La communauté a récemment obtenu une compensation à hauteur de 3,6 millions de dollars provenant d'un règlement judiciaire faisant suite à la marée noire provoquée par l'explosion de la plateforme pétrolière Deepwater Horizon du géant BP. Cet argent servira à reconstruire l'office de tourisme détruit en 2005 par une autre catastrophe, naturelle cette fois, l'ouragan Katrina. Toutefois, ce qui reste de l'épave incendiée est en très mauvais état, nous informe Delgado. Sa restauration se chiffrerait en millions de dollars.

En revanche, on peut très bien imaginer de construire un mémorial national consacré aux navires de la traite négrière, un peu comme la sépulture aquatique de l'U.S.S Arizona à Pearl Harbor. Cet endroit serait un lieu propice à la réflexion sur les atrocités du commerce d'esclaves et il rappellerait aux visiteurs l'inestimable contribution de l'Afrique à la construction de l'Amérique.

« Le fantôme de l'esclavage est toujours présent, » affirme Paul Gardullo, directeur du Center for the Study of Global Slavery (en français, centre pour l'étude de l'esclavage international, ndlr) au Musée national de l’histoire et de la culture afro-américaines et membre du Slave Wrecks Project (en français, projet de recherche des épaves de négriers, ndlr) impliqué dans les recherches du Clotilda. L'esclavage refait toujours surface car nous avons ignoré le sujet par le passé.
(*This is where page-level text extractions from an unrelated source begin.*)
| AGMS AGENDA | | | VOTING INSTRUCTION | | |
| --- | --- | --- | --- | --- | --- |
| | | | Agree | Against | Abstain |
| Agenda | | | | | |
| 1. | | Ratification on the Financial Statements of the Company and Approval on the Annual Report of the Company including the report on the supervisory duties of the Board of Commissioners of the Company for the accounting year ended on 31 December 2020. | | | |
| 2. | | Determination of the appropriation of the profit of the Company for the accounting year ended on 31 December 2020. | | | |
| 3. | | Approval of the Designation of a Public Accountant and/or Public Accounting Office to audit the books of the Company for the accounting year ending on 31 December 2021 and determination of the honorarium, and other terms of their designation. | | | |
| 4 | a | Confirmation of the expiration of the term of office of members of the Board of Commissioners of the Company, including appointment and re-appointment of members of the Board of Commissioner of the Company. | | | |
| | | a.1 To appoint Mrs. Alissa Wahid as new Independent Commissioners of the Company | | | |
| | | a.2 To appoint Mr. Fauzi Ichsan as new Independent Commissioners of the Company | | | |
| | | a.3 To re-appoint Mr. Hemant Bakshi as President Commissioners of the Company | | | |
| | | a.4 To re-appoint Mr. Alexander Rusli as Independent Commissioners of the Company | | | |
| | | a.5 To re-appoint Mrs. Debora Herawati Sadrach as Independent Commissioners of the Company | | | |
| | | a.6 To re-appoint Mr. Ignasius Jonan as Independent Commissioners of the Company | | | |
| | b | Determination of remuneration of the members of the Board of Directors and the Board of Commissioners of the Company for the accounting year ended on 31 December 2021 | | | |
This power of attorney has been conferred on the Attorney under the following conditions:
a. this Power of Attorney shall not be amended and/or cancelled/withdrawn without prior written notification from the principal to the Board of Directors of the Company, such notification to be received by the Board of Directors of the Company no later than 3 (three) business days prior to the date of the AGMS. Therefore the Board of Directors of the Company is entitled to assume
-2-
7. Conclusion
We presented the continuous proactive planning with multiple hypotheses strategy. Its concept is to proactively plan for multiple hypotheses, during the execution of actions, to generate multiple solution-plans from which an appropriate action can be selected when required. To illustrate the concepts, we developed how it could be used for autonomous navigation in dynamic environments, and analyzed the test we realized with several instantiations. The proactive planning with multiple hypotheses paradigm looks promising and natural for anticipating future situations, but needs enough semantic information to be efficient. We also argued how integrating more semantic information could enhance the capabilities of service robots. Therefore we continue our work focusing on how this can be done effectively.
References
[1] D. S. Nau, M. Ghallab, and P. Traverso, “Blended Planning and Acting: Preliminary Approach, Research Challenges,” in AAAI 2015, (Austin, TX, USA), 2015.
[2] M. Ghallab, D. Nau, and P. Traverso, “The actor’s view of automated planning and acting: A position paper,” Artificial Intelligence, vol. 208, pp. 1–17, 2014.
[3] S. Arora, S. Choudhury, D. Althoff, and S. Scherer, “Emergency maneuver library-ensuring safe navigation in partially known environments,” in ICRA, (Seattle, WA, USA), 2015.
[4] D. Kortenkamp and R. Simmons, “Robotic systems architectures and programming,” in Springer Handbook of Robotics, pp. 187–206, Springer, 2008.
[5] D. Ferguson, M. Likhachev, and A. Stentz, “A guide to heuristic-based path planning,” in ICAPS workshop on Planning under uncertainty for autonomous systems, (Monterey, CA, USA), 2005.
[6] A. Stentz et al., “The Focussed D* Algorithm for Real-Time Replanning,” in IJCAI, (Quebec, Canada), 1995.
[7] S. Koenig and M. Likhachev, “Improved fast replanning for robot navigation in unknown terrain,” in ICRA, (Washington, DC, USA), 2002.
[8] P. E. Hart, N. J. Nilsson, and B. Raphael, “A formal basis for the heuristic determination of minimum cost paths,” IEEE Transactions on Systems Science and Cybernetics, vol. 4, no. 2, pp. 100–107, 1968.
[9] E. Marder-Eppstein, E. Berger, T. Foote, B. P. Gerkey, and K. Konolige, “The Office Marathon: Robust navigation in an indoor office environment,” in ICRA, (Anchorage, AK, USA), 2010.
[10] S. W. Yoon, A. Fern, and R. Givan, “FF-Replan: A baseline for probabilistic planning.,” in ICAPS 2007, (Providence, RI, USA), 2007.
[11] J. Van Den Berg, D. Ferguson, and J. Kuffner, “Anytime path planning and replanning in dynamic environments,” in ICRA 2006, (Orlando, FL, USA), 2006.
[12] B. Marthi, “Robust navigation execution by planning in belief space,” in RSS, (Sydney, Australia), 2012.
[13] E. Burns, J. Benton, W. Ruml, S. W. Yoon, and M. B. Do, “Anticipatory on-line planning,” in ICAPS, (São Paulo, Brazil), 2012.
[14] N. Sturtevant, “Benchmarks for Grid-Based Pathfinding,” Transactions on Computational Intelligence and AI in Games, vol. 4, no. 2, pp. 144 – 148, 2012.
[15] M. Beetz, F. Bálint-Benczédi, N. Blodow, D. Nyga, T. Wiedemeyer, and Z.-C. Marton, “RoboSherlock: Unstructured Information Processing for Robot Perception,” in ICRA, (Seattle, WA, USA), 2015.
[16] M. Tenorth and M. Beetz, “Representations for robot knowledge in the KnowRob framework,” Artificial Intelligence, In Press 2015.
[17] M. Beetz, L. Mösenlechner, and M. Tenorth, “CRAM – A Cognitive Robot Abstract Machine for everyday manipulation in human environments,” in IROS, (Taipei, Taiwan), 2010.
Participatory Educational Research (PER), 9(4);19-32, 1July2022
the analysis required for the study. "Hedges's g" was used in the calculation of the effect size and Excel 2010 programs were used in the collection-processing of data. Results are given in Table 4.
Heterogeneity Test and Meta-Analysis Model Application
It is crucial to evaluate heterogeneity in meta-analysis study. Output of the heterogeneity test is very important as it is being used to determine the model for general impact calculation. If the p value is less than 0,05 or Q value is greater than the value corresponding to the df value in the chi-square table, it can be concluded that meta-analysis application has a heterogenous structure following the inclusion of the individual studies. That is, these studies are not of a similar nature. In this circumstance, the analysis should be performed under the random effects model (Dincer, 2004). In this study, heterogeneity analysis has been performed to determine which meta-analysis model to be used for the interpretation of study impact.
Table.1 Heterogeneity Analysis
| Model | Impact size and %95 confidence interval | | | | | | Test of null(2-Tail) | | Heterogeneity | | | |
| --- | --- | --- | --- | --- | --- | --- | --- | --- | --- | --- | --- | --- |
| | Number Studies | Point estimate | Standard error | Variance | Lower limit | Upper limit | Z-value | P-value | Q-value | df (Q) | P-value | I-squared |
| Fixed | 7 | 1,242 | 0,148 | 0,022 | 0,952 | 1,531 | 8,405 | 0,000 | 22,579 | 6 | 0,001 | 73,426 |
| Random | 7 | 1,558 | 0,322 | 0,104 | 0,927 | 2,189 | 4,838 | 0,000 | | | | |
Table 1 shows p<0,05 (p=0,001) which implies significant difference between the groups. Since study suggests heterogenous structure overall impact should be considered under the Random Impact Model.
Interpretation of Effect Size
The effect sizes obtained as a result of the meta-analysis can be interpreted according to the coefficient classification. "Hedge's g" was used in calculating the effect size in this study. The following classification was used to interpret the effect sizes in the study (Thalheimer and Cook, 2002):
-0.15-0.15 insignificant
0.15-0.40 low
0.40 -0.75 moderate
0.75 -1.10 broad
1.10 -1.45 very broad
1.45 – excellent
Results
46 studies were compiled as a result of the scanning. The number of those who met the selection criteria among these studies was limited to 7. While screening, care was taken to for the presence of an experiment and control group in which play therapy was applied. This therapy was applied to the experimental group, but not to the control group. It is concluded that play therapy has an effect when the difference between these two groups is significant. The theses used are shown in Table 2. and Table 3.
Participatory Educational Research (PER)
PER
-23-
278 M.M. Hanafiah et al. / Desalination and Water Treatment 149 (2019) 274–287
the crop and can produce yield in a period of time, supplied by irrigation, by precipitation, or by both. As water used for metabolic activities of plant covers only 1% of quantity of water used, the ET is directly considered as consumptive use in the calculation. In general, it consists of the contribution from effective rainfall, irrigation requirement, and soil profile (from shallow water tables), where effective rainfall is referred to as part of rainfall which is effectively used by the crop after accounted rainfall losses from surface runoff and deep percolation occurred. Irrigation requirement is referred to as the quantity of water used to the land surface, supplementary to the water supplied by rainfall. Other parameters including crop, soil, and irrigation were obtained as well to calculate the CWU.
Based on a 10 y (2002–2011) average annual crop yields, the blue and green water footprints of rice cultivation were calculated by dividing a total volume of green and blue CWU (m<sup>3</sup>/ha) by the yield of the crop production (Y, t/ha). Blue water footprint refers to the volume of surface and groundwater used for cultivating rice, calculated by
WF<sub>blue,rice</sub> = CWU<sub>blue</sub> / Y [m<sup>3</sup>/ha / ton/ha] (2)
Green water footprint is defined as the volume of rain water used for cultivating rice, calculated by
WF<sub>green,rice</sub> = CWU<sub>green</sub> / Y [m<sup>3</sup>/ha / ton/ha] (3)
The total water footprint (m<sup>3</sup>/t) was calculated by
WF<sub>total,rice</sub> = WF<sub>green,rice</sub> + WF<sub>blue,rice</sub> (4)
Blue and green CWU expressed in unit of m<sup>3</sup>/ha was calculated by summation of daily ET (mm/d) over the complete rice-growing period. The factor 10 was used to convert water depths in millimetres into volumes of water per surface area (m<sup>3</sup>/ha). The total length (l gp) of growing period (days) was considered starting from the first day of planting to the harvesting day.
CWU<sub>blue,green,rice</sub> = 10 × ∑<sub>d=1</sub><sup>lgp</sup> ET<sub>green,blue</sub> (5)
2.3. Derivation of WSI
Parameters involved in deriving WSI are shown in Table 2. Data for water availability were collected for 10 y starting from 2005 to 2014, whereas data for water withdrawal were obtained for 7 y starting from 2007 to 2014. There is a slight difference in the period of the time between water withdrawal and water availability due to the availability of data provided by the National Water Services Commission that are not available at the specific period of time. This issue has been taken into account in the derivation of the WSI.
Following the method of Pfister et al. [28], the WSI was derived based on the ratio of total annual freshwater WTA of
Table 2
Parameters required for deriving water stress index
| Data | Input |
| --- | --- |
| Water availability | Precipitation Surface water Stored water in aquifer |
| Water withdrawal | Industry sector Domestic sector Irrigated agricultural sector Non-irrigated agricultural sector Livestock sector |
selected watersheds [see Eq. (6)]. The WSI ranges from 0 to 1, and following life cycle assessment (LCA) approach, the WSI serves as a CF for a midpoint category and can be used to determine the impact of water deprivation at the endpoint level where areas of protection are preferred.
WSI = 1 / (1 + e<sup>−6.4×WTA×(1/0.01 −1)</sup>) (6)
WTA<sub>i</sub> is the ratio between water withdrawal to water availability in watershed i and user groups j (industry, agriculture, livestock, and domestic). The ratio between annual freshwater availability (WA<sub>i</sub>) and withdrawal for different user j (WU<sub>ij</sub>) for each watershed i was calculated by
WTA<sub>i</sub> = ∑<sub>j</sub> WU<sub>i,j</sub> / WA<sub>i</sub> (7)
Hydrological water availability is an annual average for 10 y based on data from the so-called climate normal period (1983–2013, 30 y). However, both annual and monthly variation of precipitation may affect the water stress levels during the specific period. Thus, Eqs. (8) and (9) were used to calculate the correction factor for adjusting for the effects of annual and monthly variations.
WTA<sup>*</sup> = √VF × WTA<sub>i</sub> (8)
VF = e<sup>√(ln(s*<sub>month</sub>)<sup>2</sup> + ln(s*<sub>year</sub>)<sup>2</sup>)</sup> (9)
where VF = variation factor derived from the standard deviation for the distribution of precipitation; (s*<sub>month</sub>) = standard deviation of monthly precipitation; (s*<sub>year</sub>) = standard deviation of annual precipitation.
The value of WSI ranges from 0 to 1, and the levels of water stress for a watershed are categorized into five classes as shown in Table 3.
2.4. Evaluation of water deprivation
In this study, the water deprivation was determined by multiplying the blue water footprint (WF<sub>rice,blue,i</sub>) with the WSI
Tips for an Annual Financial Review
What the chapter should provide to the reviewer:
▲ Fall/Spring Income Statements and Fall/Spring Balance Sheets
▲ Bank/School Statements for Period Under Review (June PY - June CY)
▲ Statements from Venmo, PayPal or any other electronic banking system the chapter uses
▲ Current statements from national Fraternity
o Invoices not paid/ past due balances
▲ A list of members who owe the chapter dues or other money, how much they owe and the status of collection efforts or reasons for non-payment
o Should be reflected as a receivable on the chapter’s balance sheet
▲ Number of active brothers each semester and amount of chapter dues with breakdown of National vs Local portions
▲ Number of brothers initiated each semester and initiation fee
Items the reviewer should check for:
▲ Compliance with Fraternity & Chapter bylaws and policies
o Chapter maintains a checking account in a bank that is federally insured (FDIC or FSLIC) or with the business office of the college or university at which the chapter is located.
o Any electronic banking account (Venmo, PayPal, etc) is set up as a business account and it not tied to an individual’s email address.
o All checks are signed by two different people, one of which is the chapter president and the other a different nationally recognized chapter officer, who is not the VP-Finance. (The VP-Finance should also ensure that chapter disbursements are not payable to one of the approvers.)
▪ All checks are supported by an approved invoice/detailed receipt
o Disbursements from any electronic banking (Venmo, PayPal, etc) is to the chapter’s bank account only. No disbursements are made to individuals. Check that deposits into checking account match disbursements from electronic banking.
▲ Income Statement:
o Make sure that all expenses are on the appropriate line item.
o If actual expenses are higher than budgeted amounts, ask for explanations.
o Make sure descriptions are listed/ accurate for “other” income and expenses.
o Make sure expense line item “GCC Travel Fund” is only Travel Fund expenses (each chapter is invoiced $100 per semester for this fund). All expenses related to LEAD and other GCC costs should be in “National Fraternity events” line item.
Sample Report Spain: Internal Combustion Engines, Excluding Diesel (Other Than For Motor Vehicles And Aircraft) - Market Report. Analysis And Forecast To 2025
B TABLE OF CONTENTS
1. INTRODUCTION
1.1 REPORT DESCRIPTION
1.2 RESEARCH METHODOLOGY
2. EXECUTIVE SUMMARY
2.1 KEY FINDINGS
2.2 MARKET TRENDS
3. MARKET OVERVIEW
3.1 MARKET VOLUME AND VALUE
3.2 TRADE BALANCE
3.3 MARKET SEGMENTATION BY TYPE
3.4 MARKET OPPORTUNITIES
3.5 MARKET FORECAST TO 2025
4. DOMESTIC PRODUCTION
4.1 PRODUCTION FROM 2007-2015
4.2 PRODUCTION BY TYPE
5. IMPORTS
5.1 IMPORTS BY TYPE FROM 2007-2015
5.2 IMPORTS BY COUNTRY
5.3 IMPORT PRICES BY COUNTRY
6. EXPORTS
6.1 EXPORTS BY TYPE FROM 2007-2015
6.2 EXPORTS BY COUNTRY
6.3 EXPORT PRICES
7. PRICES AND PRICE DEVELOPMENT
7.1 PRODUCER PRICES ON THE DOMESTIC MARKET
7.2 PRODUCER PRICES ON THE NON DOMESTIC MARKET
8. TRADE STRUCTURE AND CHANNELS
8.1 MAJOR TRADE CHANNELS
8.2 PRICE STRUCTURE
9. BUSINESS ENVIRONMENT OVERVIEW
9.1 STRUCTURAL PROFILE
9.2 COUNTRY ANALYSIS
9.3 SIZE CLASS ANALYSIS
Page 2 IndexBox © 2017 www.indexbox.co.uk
Si nous faisons correctement notre travail, ce sera non seulement l'occasion de se réconcilier avec notre passé mais également d'amorcer un réel changement. »

 

L'Alabama Historical Commission publiera le rapport archéologique officiel à l'occasion d'une fête communautaire célébrée le 30 mai à Africatown.
Cet article a initialement paru sur le site nationalgeographic.com en langue anglaise.